Reproduce the listing below word for word, line by line.

*** TASK DATA ***

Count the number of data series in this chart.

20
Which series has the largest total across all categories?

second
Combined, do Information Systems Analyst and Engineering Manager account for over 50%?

*** End of TASK DATA ***

RESPONSE FOR THIS EXERCISE:
Count the number of data series in this chart.

20
Which series has the largest total across all categories?

second
Combined, do Information Systems Analyst and Engineering Manager account for over 50%?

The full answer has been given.